Source passage —
+++
This is natural enough, for thought and feeling were always uppermost in the Saint: style and language take a place entirely subordinate to them. Never did he sacrifice any idea to artistic combinations of words; never blur over any delicate shade of thought to enhance some rhythmic cadence of musical prose. Literary form (to use a figure which he himself might have coined) is only present at all in his works in the sense in which the industrious and deferential servant is present in the ducal apartment, for the purpose of rendering faithful service to his lord and master. This subordination of style to content in the Saint’s work is one of its most eminent qualities. He is a great writer, but not a great stylist. The strength and robustness of his intellect everywhere predominate.

This to a large extent explains the negligences which we find in his style, the frequency with which it is marred by repetitions and its occasional degeneration into diffuseness. The long, unwieldy sentences, one of which will sometimes run to the length of a reasonably sized paragraph, are certainly a trial to many a reader. So intent is the Saint upon explaining, underlining and developing his points so that they shall be apprehended as perfectly as may be, that he continually recurs to what he has already said, and repeats words, phrases and even passages of considerable length without scruple. It is only fair to remind the reader that such things were far commoner in the Golden Age than they are to-day; most didactic Spanish prose of that period would be notably improved, from a modern standpoint, if its volume were cut down by about one-third.

Be that as it may, these defects in the prose of St. John of the Cross are amply compensated by the fullness of his phraseology, the wealth and profusion of his imagery, the force and the energy of his argument. He has only to be compared with the didactic writers who were his contemporaries for this to become apparent. Together with Luis de Granada, Luis de León, Juan de los Ángeles and Luis de la Puente,20 he created a genuinely native language, purged of Latinisms, precise and eloquent, which Spanish writers have used ever since in writing of mystical theology.
+++
Work to complete —
**1.** List the writers named in the passage on St. John of the Cross's prose as having helped him create a native language for mystical theology.
**2.** Write a continuation of the passage on St. John of the Cross's prose, picking up after its last sentence.

Stored records —
+++
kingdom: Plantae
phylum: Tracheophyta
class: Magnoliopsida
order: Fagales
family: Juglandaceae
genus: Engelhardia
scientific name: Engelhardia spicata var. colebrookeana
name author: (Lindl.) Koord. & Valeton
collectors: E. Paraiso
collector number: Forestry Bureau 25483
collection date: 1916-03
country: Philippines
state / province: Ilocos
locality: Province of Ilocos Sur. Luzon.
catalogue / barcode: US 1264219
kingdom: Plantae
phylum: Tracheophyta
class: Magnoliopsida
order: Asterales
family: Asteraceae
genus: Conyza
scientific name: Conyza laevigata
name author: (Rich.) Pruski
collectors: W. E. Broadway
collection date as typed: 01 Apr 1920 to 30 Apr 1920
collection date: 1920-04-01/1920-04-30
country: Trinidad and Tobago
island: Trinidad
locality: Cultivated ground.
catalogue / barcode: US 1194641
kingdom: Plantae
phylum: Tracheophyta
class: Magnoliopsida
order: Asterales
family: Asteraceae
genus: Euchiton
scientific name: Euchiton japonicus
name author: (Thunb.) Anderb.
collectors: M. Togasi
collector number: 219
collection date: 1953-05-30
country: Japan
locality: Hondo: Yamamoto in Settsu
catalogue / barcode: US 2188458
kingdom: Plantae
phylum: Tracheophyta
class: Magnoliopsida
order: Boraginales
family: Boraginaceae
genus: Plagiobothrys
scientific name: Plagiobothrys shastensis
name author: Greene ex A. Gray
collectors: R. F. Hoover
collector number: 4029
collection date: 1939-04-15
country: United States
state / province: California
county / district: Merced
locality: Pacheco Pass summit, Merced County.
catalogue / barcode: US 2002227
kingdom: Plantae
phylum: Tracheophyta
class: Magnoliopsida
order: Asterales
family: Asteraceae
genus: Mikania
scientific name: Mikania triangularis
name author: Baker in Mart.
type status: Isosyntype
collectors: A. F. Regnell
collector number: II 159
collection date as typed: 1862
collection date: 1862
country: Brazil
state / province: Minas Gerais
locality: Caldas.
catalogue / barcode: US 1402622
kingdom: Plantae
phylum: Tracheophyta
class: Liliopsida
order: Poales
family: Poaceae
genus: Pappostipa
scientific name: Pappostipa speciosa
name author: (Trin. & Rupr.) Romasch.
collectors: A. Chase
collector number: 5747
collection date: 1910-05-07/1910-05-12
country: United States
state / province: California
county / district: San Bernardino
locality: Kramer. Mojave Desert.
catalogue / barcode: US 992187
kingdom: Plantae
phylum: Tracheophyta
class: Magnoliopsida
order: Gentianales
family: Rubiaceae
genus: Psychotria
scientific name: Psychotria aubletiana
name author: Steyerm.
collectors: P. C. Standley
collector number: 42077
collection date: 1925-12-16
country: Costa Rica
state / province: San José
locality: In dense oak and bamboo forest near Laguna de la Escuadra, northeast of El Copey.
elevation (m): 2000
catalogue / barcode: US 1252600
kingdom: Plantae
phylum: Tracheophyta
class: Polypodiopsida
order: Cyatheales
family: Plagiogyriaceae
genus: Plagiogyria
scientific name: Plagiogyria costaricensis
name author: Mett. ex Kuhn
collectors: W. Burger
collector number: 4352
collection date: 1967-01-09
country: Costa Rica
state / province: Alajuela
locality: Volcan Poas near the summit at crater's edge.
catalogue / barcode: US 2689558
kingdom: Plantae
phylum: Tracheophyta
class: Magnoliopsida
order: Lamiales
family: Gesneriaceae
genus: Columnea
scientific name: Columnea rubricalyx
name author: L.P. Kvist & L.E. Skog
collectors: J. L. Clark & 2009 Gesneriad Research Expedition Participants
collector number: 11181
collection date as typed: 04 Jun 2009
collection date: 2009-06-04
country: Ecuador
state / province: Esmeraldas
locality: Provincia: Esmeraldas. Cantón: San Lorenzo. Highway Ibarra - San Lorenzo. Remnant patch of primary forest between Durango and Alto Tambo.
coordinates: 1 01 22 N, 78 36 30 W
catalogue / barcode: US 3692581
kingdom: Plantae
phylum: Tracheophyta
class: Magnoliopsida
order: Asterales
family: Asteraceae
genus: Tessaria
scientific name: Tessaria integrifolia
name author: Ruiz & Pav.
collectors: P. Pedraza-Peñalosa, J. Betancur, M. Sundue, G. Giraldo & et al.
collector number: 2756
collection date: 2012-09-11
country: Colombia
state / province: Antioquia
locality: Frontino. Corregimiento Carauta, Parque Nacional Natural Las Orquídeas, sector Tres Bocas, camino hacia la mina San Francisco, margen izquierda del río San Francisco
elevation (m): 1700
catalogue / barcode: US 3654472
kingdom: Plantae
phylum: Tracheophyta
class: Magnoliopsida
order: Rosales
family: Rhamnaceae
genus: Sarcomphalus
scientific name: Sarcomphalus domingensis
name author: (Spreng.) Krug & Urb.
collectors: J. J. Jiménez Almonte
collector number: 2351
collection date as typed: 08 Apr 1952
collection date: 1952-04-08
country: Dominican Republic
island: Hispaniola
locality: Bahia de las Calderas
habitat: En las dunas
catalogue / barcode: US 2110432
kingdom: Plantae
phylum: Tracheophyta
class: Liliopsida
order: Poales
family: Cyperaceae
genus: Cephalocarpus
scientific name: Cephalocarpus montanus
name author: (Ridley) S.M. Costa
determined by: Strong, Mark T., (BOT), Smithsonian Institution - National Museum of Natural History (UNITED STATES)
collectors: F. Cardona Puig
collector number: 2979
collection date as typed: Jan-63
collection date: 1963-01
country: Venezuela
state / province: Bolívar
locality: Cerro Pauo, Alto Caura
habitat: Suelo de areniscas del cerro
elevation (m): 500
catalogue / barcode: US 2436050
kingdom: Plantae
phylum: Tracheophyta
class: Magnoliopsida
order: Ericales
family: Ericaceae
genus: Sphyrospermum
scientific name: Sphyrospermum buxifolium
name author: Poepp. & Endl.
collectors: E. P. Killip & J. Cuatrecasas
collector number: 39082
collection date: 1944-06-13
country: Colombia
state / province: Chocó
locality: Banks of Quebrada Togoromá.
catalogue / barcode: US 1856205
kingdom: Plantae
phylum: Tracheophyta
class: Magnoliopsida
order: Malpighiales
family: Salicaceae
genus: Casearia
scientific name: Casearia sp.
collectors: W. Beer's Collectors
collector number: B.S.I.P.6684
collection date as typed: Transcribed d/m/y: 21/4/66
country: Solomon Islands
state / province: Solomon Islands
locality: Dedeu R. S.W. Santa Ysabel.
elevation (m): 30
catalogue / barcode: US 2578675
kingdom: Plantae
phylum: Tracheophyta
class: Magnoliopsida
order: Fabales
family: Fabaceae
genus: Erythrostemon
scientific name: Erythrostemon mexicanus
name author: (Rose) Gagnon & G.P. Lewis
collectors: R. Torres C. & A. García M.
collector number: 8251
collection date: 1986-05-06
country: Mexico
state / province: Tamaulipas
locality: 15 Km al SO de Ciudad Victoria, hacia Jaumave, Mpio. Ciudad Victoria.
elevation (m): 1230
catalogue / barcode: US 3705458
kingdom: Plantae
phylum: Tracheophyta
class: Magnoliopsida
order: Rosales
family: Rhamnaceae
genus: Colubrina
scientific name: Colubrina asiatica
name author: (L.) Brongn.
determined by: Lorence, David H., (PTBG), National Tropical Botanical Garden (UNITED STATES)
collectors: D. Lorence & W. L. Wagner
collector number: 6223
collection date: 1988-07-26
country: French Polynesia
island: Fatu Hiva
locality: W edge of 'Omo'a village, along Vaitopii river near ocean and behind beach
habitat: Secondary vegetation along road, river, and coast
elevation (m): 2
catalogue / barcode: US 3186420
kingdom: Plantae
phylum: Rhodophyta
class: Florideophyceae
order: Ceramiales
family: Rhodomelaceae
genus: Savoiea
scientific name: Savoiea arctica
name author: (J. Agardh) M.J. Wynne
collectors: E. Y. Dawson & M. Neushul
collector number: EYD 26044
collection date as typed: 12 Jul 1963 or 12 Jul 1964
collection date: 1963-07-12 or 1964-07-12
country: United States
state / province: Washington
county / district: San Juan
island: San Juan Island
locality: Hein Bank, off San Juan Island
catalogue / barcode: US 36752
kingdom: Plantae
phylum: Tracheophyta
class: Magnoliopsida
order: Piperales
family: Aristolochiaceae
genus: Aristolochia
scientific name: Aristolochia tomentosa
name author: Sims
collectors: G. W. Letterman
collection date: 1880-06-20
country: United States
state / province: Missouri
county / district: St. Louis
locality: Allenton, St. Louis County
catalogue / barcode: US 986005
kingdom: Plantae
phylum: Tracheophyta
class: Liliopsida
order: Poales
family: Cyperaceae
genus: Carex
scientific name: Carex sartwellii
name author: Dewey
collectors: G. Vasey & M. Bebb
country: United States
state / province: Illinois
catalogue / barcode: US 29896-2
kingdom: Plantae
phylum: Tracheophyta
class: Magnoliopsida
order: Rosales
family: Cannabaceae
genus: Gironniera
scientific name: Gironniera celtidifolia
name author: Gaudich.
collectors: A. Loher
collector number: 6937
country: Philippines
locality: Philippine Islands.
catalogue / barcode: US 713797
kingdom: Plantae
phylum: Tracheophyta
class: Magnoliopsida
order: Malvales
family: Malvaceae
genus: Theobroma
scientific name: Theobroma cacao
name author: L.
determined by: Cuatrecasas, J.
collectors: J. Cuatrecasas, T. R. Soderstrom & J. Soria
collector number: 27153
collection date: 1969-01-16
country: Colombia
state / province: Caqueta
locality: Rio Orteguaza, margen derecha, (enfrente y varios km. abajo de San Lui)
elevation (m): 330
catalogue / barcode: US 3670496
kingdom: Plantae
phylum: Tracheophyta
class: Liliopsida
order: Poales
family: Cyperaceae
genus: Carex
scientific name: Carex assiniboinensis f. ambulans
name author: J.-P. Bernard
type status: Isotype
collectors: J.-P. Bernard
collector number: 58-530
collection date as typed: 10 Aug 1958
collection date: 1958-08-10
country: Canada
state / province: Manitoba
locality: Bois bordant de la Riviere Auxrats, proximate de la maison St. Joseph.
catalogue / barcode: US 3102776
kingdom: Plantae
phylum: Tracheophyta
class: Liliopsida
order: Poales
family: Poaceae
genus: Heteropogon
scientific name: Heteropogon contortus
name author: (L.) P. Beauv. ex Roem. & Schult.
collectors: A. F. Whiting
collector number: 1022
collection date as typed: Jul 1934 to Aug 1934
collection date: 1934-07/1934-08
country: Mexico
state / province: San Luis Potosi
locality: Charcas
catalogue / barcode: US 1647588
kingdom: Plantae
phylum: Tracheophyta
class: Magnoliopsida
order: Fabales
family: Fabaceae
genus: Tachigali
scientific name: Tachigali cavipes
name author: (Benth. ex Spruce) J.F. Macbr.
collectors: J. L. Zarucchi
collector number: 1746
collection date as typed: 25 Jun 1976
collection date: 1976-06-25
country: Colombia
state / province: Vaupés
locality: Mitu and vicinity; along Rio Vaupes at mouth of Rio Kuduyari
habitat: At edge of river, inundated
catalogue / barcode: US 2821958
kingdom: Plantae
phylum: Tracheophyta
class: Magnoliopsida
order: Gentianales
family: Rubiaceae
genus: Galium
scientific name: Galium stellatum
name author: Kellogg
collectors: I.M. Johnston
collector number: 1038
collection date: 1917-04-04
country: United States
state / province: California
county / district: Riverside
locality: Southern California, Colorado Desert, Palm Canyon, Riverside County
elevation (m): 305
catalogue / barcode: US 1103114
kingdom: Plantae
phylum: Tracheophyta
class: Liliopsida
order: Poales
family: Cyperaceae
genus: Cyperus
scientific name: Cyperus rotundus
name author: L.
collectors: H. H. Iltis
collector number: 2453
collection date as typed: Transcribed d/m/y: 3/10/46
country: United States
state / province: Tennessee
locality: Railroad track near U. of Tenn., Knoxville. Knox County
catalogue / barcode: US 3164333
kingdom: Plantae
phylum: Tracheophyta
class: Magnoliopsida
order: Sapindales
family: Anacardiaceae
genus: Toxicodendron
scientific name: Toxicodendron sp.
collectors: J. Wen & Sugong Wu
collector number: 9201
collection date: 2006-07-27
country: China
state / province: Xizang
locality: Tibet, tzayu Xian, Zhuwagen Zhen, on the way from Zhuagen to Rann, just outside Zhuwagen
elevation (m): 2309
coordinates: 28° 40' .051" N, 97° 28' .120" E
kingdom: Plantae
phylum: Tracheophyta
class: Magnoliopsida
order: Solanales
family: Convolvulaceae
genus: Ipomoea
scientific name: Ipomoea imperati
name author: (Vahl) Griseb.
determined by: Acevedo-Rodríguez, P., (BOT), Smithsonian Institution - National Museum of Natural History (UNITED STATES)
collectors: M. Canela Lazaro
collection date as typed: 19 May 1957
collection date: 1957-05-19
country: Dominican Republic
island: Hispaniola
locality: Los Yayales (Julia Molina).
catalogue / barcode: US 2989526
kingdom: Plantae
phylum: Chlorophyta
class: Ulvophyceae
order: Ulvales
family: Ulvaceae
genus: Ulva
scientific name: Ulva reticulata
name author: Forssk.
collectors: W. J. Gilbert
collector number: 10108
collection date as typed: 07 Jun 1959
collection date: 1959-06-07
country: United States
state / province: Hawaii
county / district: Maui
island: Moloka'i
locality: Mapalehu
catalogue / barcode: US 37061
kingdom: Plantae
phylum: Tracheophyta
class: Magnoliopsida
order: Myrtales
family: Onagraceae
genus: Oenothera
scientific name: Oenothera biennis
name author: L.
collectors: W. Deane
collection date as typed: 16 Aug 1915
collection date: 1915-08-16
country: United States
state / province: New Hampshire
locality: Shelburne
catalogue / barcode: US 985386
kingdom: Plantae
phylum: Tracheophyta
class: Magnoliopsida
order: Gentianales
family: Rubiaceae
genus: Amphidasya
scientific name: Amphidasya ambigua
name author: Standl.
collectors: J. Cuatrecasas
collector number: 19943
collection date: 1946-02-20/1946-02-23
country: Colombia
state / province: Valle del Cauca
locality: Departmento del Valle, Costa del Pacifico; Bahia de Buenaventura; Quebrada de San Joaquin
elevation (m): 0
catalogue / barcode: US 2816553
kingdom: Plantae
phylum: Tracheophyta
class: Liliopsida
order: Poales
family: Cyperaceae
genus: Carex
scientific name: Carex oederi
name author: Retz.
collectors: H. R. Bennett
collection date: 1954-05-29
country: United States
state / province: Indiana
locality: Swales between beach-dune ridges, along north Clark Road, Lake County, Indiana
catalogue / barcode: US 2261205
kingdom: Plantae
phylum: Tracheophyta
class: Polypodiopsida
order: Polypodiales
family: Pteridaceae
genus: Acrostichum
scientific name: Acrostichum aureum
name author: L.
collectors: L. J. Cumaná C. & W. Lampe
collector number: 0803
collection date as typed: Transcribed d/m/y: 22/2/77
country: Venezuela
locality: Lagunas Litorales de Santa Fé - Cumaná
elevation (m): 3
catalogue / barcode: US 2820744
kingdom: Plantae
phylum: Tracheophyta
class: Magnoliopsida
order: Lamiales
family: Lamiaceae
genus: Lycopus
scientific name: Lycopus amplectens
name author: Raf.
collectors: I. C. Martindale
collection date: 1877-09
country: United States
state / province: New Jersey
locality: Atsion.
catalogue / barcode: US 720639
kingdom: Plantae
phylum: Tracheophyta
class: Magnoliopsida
+++
Outputs in order —
**1.** Luis de Granada, Luis de León, Juan de los Ángeles, Luis de la Puente

**2.**
The most sublime of all the Spanish mystics, he soars aloft on the wings of Divine love to heights known to hardly any of them. Though no words can express the loftiest of the experiences which he describes, we are never left with the impression that word, phrase or image has failed him. If it does not exist, he appears to invent it, rather than pause in his description in order to search for an expression of the idea that is in his mind or be satisfied with a prolix paraphrase. True to the character of his thought, his style is always forceful and energetic, even to a fault.

We have said nothing of his poems, for indeed they call for no purely literary commentary. How full of life the greatest of them are, how rich in meaning, how unforgettable and how inimitable, the individual reader may see at a glance or may learn from his own experience. Many of their exquisite figures their author owes, directly or indirectly, to his reading and assimilation of the Bible. Some of them, however, have acquired a new life in the form which he has given them. A line here, a phrase there, has taken root in the mind of some later poet or essayist and has given rise to a new work of art, to many lovers of which the Saint who lies behind it is unknown.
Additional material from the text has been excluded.